In the end, it felt like a spoof of boxing. A pilot sit-com that wasn't funny at all with the joke entirely on us.
Don't worry, there's still Canelo Alvarez V Gennady “GGG” Golovkin on September 16th at T-Mobile Arena in Las Vegas.
The record books will say that Floyd Mayweather scored a 10th round TKO over Conor McGregor at T-Mobile Arena on Saturday night in Las Vegas, but history's will say something different.
As the two combatants of different disciplines turned comedians embraced– with wide grins dripping of “Ah-Ha Suckers!” enveloping their faces, I scanned the family room at mom's for scant traces of satisfaction with the event. There wasn't.
Sure, there was laughter. But it was the mocking variety where you kind of say to yourself, “I can't believe I just watched this shit!” Quasi ashamed, I was unable to stop shaking my head.
This, while Miguel Cotto V Yoshihiro Kamegai staged real war at StubHub in LA, as part of top notch production on HBO. As that began, we labored through the petulant immaturity of IBF super featherweight loser Gervonta Davis v Francisco Fonseca.
Not only did the unprofessional “Tank” come in 2lbs over 130 to lose his championship, he came out looking like the “Cookie Monster” and came off as a knock off Floyd. For all the promise he showed in January to capture the IBF strap over Jose Pedraza, he now seems a loose cannon punk bound for ring irrelevance. Davis scored a 7th round TKO victory via rabbit punch, and somehow, hopped away proud of himself.
But what took things beyond SNL parody and into the realm of Mad TV was his mentor and role model, Mayweather. Clad in black trimmed with gold (think Jason Vorhees and the ghost of Michael Jackson) Floyd's outfit offered a dichotomy of the event itself: Egregiously overpriced and cheap.
A narcissist hellbent on perfection, Floyd offered enough evidence to suggest he's now a 2015 Bentley Coupe with the top down that we all witnessed going through a $15 car wash.
Errol Spence Jr or Terence Crawford would have annihilated Mayweather. Keith “One-Time” Thurman or “Showtime” Shawn Porter would've out-worked him to get decisions. Even Danny “Swift” Garcia or Mikey Garcia (rumored to be on deck) would've scared the shit out of Floyd. What's crazy, is if McGregor was anything more than a gas station attendant at that same car wash, he would've actually beaten Mayweather.

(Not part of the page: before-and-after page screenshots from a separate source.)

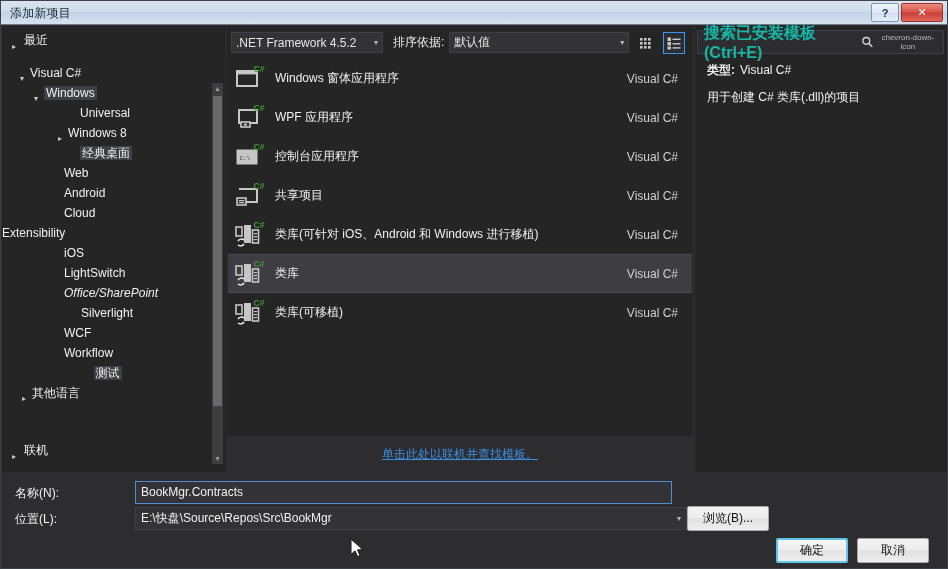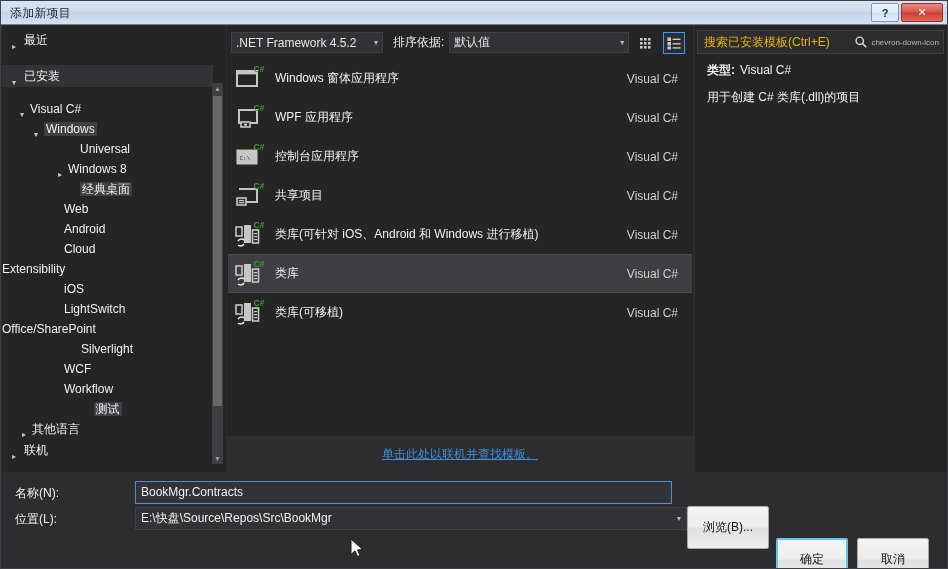--- a/index.html
+++ b/index.html
@@ -240,7 +240,7 @@
     align-items: center;
     padding: 0 4px 0 6px;
   }
-  .searchbox .ph { font-size: 12px; color: #eab308; }
+  .searchbox .ph { font-size: 16px; color: #14b8a6; font-weight: bold; }
   .searchbox .sicons { margin-left: auto; display: flex; align-items: center; gap: 3px; }
 
   .info-type-row {

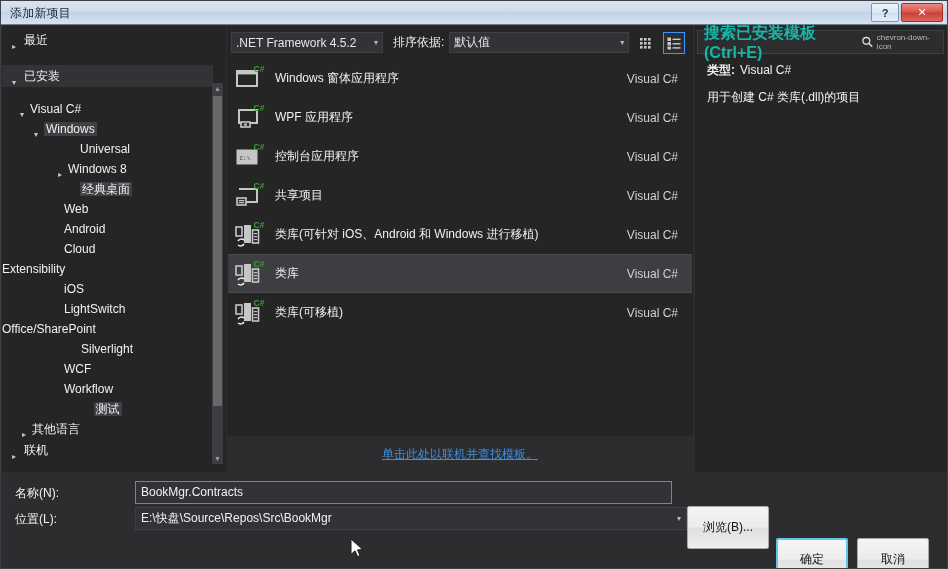--- a/index.html
+++ b/index.html
@@ -517,7 +517,7 @@
         <circle cx="6.6" cy="6.6" r="4.2" fill="none" stroke="#d8d8d8" stroke-width="1.6"></circle>
         <line x1="9.7" y1="9.7" x2="14" y2="14" stroke="#d8d8d8" stroke-width="1.8"></line>
       </svg>
-      <span style="font-size:8px;color:#b9b9b9;">chevron-down-icon</span>
+      <span style="font-size:8px;color:#b9b9b9;text-align:center;">chevron-down-icon</span>
     </span>
   </div>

Mac, incredibly, won the first three rounds against Floyd (who has never had a stretch like that in his career). He did it with length, awkwardness and surprising dimension. It was immediately apparent, however, that McGregor did not have elite speed while clearly showing the smaller ring as opposed to the much larger Octagon would fatigue him. He was a spent fighter after six rounds (of which he won four) and was stopped due to attrition.
Still, he caught Mayweather with things “Money” would never buy. Things “Pretty Boy” Floyd would find too ugly to even consider. There were too many blatant uppercuts, hooks and jabs (McGregor was shockingly effective with the jab) landed on Floyd to solar eclipse the most uniquely dubious 50-0 career in boxing history.
The allure in this poker farce was, for me, an odd curiosity in determining who's cards would reveal any bluff. McGregor struck me as the lunatic Marine drill instructor from “Full Metal Jacket” in the face of a defiant 40 year-old Muhammad Ali. But those two men, though characters, had far more character than at least one of them.
In the end, it felt like a complete spoof of boxing. A pilot sit-com that wasn't funny at all with the joke entirely on us. It wasn't. It was on them.